Upon completing her law degree at Mercer, Grace received an LLM from New York University, then moved to Georgia. During her decade as an Atlanta prosecutor, her record was flawless, with more than 100 convictions. Still, on three occasions, appellate courts criticized her conduct, and in 2005 one noted she had played “fast and loose” with her ethical duties. In 1997, Georgia’s Supreme Court said she had withheld facts from a jury in a murder-arson case; three years earlier, that court was critical of her closing argument in a drug-dealer trial.
Turley calls this “shocking. Most prosecutors spend their whole career without this condemnation.” But Grace insists, “No trial was ever reversed because of my conduct.”
Doesn’t she have doubts about her victories? “I don’t have self-doubt,” she proclaims.
And yet self-doubt runs through her like a river. She describes herself as “nothing special” and seems bewildered that any man would stick by her. The fact her husband, David Linch, did so, she half-believes, was because “men want what they can’t have.”
Grace was still mourning Griffin’s death when she went on a blind date with Linch, a fellow student at Mercer who is now an investment banker. “He fell in love, by all accounts, but I couldn’t,” she recalls. “I would break down and cry. But I just couldn’t engage in a relationship.”
Linch, a kind and courteous man, acknowledges: “At times it probably was painful. One time I said, ‘I don’t want to be a placeholder.’ ” Grace assured him he wasn’t.
Things remained like this for years, with Grace often in New York and Linch in Atlanta, until the TV host saw her deceased fiance in a dream. “He had aged, had gray hair. He said, ‘I want you to go on. Go!’ ” She awoke, terrified she would lose Linch as she had lost Griffin, and called him. “I said, ‘You have to either move up here to New York or we’re breaking up.’ ” Linch agreed, and they married in 2007.
“I grew to love him very, very deeply,” she says.
Linch, Grace and the whole family are squished into a Cadillac Escalade this afternoon — kids screaming, arms and legs akimbo — as we hurtle toward Radio City Music Hall for a Rockettes Christmas show.
Stripped of her battle gear and heavy makeup, in sweats and an enormous brown fur hat, Grace is almost unrecognizable. Weighing 25 pounds less than when we first met months earlier on the Dancing With the Stars set, she’s surprisingly small and unthreatening.
This is the real Grace, maintains Linch. The TV version is just “two and a half percent of her.”

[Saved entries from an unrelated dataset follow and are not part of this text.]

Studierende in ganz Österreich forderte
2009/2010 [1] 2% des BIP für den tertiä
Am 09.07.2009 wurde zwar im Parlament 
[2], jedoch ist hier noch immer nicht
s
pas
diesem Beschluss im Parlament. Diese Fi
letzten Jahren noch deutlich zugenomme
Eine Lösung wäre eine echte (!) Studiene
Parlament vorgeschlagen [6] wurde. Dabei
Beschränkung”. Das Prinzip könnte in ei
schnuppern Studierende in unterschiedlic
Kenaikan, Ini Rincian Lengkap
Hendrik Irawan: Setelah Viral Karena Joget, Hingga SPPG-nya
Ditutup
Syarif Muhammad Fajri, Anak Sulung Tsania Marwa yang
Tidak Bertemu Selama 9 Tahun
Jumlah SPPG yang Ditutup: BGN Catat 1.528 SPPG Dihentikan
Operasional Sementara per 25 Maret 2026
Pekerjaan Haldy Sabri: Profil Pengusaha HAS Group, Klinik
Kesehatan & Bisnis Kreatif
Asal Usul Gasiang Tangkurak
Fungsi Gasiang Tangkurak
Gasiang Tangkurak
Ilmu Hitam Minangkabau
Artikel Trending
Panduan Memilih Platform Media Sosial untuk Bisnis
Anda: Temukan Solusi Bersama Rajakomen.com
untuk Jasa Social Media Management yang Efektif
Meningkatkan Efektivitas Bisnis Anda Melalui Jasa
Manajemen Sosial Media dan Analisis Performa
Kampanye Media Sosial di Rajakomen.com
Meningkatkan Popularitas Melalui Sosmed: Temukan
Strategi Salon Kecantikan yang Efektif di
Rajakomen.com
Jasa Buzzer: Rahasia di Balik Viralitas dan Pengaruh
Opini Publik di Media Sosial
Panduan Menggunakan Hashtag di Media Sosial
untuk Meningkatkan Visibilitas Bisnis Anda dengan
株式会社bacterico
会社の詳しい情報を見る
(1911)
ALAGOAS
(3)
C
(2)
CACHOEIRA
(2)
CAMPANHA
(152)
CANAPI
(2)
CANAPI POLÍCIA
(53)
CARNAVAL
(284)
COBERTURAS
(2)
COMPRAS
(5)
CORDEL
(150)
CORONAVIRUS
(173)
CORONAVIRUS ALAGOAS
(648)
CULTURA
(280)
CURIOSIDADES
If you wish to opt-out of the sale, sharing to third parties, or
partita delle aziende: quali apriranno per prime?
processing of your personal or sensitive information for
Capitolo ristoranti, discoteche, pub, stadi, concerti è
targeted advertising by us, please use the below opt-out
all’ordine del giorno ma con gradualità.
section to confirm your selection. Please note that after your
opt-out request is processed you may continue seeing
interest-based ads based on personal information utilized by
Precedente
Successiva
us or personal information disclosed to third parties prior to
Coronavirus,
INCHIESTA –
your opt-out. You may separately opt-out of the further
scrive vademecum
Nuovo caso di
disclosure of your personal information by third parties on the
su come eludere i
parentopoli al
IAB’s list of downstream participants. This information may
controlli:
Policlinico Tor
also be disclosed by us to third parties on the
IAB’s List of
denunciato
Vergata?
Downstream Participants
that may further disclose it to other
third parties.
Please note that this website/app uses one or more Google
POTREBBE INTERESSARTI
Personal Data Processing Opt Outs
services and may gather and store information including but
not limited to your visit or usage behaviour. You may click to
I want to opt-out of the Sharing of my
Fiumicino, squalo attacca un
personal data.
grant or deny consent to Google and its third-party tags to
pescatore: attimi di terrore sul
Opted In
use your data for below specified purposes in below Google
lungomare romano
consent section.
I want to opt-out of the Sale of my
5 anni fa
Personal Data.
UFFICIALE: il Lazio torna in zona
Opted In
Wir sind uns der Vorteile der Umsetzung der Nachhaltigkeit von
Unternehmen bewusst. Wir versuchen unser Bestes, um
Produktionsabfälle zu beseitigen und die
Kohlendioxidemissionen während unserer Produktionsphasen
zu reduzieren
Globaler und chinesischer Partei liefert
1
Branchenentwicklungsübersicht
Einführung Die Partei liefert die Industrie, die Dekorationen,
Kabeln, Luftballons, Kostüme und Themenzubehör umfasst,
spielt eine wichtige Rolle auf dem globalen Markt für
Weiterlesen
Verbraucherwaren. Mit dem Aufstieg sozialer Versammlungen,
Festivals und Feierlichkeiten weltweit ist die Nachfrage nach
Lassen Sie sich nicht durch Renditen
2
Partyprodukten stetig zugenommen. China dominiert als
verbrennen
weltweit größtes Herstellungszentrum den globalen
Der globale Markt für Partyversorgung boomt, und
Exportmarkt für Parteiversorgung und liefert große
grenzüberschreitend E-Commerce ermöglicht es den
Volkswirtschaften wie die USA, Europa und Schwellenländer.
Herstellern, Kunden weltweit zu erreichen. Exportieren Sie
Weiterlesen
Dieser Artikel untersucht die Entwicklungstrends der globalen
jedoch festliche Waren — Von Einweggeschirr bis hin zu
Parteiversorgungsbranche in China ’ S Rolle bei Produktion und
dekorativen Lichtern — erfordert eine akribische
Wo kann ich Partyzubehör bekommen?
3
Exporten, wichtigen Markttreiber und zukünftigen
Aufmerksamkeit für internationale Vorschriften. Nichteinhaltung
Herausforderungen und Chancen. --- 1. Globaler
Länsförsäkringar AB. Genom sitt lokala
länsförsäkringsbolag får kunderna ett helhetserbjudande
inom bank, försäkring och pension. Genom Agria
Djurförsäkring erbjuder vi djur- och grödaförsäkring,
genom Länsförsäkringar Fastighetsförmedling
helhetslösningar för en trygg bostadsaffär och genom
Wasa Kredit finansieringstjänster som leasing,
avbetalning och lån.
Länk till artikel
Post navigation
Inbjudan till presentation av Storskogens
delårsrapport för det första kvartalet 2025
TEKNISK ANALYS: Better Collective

If she could only let audiences glimpse the rest, who knows how far she might go? She already has revealed the more tender Grace on Dancing With the Stars, and she hopes to expand her reach with a Lifetime movie, Nancy Grace’s The Eleventh Victim (the first of several projected, based on Grace’s novels). She also is developing a scripted drama series with Fox and a true-crime show for ABC that she might host. She has Nancy Grace-branded jewelry that will be sold through her show, with proceeds going to charity, and is planning her own production company.
“Her audience travels and has proved to be broader than people thought,” says her agent, CAA’s Nick Khan, whose goal is to make it even broader.
Her warmth and vulnerability could make her the next Oprah, but she is trapped by the very persona that has made her a success, the “full-on loose cannon, a disseminator of disinformation and an ego gone rogue,” in the words of a Salon.com critique.
If such criticism has any impact, Grace doesn’t show it. Instead, she remains adamant she’s on the right course. “The devil knocks at your door,” she explains. “Do you invite him to tea? No, because next thing, he’ll be sleeping with you.” This belief separates her from her critics, she argues. “I know crime and justice, and I know what’s right and wrong.”